Templates for Reproducible Research: Documentation#
Introduction#
An empirical or computational research project only becomes a useful building block for science and policy when all steps can be easily repeated and modified by others.
Hence, some actions should be absent as much as possible. This includes copying and pasting, pointing and clicking with a mouse, or other forms of interactive input, which are not stored as part of the project.
The idea behind these templates is that the researcher specifies a set of tasks, which are executed in the correct order as required. The only input for (re-)producing results will be the action setting this pipeline to run.
This code base aims to provide two stepping stones to assist you in achieving this goal:
A sensible directory structure. This will save you a bunch of thinking about this structure time and again, which typically happens when incrementally building up a new project. Put differently, instead of starting from scratch, you modify an example for your needs.
A pre-configured computational environment including useful tools pytask and pre-commit hooks. These tools help you to automate the workflow of your project and to maintain a clean code base.
The first should lure you in quickly. The second should convince you to stick to the tools in the long run – unless you have fought with large research projects before, at this point you may think that all of this is overkill and far more difficult than necessary. It is not. [although I am always happy to hear about easier alternatives]

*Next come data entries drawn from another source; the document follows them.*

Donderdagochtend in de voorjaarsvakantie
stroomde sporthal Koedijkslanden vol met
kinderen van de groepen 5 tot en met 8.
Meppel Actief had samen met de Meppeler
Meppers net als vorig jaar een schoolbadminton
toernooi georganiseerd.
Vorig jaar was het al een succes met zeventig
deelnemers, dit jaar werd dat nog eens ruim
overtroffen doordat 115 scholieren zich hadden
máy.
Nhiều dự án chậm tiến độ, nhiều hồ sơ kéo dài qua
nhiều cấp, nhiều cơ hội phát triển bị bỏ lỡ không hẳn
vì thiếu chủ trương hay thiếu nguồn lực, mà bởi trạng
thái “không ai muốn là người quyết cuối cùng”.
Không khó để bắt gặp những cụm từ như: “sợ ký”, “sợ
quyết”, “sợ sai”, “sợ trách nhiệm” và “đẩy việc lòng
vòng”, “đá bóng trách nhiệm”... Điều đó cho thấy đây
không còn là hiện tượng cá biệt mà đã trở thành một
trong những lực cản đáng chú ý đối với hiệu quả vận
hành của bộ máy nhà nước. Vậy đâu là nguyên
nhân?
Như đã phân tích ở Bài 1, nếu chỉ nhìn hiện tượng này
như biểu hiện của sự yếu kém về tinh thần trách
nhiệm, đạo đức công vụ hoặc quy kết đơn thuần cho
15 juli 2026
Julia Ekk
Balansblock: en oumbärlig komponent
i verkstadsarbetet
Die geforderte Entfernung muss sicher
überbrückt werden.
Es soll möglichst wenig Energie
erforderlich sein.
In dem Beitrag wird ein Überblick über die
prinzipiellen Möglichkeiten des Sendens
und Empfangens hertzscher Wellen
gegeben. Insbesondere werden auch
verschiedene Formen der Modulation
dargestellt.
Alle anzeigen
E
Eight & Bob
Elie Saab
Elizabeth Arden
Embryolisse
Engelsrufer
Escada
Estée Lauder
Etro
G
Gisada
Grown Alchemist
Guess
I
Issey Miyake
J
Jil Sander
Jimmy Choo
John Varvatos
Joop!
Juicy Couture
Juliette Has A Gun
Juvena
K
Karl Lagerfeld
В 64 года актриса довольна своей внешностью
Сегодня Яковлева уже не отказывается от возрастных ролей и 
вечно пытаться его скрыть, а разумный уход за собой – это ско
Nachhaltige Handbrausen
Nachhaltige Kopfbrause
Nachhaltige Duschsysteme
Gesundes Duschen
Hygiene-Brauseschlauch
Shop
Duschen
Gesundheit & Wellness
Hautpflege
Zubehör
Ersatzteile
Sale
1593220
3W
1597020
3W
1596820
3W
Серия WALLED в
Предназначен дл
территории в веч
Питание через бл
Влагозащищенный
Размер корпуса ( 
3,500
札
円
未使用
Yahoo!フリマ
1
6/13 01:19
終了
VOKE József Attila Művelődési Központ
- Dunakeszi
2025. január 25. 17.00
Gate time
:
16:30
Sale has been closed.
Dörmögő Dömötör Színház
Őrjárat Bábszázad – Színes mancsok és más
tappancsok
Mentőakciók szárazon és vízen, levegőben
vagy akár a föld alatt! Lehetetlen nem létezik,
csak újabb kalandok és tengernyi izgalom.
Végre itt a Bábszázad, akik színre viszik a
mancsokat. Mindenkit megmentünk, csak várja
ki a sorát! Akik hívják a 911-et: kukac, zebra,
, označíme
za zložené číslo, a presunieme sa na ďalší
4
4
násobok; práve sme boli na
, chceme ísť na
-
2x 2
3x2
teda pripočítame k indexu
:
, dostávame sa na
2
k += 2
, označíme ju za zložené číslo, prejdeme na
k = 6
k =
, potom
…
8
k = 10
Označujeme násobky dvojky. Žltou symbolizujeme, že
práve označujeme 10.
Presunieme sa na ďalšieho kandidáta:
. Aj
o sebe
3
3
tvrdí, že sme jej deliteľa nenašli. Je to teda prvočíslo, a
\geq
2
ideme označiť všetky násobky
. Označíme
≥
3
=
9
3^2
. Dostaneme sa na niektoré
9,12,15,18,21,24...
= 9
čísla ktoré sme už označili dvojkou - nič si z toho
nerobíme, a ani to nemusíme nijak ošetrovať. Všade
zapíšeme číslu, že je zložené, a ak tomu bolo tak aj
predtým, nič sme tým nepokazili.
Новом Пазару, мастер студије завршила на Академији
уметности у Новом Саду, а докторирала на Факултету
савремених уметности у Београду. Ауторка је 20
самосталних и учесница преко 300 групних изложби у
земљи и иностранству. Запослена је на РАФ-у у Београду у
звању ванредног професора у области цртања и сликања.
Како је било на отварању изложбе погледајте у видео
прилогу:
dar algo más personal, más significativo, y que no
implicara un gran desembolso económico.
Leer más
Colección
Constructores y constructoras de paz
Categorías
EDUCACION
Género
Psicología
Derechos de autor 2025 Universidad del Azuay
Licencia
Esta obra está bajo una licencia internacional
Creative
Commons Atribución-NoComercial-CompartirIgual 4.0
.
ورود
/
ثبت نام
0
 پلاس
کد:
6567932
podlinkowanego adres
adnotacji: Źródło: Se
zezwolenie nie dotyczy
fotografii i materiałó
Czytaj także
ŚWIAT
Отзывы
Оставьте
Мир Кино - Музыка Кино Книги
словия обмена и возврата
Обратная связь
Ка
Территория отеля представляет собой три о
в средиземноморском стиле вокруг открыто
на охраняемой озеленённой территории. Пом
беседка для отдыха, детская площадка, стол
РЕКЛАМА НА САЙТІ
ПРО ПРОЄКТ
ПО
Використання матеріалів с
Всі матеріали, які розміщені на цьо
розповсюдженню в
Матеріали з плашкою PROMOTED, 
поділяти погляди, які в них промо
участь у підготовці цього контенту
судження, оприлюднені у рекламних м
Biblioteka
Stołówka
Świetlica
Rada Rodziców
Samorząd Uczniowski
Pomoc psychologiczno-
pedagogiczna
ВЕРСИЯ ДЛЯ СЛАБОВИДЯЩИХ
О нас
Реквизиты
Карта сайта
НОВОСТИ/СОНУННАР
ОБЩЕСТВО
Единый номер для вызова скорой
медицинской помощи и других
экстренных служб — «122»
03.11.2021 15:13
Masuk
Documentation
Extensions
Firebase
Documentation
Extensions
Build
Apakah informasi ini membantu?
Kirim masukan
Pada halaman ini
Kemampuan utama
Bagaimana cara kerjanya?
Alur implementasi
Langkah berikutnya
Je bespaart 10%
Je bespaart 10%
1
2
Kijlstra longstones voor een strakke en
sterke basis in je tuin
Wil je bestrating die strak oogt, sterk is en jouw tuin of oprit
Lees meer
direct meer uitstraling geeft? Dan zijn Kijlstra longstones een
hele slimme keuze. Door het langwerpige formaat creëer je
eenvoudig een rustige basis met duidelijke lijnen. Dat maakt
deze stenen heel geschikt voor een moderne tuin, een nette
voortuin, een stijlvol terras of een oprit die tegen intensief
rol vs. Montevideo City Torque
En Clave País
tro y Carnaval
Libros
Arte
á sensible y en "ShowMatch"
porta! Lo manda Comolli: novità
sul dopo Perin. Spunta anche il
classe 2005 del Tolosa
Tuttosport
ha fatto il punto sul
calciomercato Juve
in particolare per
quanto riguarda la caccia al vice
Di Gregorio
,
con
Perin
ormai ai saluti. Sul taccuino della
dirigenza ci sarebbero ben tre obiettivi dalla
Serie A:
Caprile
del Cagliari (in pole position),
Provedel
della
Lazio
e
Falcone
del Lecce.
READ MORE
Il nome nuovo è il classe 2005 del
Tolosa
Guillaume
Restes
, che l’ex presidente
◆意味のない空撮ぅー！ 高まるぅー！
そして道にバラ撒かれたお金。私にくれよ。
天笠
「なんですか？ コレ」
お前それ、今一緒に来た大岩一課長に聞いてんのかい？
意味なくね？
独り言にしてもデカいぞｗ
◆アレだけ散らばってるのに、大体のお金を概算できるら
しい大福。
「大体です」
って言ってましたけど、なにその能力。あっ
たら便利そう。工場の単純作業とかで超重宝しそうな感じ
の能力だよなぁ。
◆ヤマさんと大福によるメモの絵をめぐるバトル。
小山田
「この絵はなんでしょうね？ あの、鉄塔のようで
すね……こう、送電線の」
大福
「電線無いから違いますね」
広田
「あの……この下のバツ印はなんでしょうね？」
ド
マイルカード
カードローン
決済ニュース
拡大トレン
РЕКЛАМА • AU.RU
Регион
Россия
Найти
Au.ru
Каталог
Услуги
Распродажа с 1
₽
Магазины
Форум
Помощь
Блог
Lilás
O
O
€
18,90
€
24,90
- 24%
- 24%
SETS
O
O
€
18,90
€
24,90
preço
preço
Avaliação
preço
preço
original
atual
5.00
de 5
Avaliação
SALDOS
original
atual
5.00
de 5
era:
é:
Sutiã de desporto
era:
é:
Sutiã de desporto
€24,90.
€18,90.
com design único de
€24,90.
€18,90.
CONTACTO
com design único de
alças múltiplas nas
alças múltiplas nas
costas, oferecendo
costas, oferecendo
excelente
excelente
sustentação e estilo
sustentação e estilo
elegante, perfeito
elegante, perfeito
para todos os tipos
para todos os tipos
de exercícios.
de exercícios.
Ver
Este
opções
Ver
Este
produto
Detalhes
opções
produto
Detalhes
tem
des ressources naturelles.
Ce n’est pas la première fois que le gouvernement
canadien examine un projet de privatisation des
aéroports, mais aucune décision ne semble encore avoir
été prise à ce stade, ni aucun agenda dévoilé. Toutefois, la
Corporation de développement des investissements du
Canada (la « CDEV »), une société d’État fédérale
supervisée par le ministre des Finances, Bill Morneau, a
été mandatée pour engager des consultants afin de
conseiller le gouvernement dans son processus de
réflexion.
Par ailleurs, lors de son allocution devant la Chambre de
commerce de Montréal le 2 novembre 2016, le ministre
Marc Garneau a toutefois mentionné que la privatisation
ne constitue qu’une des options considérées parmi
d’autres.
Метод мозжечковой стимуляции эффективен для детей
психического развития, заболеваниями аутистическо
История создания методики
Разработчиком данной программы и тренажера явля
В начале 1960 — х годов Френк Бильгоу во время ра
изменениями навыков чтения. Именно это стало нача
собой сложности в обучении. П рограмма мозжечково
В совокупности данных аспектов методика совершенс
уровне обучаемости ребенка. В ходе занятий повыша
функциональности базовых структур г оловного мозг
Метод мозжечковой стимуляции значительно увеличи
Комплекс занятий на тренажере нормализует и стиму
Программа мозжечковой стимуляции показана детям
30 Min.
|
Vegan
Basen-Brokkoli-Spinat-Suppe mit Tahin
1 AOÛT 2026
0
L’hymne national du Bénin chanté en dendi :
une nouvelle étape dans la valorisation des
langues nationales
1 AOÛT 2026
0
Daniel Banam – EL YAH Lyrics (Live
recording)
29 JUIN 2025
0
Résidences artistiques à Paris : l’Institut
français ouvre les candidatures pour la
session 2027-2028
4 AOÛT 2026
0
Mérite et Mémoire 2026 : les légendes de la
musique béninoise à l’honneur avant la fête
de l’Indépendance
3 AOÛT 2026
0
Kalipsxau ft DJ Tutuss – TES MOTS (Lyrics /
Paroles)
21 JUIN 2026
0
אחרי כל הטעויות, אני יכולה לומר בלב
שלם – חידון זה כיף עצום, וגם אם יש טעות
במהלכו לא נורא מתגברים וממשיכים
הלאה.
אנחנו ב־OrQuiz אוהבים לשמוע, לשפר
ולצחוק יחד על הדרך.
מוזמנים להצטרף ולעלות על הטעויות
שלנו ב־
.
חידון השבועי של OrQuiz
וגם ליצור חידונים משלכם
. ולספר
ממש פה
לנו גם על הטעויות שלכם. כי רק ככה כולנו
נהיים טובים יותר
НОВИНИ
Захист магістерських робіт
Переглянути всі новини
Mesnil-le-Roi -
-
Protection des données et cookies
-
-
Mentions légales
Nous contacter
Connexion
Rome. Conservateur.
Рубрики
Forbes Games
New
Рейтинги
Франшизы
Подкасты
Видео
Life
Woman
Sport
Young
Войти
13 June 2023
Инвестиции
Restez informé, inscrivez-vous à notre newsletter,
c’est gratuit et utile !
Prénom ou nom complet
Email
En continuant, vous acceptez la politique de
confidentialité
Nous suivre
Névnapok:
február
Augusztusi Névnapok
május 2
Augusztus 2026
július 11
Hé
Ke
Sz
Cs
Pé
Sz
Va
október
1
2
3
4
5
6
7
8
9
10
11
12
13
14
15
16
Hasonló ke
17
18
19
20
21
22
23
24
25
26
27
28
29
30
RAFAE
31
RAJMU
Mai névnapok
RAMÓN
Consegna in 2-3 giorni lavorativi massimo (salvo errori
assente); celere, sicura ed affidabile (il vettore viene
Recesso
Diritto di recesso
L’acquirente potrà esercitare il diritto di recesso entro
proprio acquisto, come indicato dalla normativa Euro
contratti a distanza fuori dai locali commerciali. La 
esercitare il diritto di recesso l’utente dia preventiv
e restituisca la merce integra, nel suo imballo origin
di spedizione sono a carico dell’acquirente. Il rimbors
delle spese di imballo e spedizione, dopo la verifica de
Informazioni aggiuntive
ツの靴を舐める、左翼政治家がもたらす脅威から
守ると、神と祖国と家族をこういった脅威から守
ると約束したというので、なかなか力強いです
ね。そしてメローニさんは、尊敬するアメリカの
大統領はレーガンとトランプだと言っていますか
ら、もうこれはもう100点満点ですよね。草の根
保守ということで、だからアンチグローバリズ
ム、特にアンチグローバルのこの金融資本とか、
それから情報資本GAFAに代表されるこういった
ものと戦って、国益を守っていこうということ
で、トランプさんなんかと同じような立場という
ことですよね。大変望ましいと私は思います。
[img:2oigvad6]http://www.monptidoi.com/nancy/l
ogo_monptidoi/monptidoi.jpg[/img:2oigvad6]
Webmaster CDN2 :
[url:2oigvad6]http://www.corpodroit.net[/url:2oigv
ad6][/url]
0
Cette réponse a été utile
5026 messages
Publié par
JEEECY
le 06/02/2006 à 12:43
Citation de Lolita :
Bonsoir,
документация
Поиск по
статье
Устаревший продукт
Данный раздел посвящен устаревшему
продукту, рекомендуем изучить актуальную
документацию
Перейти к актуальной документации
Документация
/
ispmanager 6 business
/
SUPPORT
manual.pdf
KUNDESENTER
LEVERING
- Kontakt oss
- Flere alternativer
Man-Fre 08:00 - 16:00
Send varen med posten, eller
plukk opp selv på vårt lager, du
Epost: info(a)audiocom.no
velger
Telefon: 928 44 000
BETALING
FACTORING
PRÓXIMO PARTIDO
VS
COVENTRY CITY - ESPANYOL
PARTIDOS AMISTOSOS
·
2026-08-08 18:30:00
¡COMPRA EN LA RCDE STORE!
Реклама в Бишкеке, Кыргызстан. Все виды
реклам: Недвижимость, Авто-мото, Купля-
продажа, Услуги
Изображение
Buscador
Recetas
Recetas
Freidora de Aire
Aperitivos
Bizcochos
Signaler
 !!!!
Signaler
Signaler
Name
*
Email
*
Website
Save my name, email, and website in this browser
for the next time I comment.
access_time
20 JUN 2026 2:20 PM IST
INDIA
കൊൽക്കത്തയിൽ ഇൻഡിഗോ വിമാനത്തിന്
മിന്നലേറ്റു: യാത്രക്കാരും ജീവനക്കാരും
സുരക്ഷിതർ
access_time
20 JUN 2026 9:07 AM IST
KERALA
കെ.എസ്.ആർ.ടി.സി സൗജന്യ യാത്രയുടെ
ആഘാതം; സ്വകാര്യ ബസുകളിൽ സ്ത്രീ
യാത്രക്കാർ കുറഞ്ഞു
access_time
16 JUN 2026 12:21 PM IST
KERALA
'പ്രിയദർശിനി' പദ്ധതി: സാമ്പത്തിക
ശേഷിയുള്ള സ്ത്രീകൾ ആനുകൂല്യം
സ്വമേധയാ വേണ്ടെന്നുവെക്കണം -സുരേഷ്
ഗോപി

The example uses Python code also for the “research part”. However, pytask supports several popular languages (R, Julia, Stata). Since pytask does not require a whole lot of Python knowledge, you may find the template useful in order to make your pipeline reproducible in languages you are more comfortable with. It is also an easy option in order to mix languages in your project. In fact, until version 0.9, the template included its worked example in R, too. We dropped it purely for lack of resources to maintain it.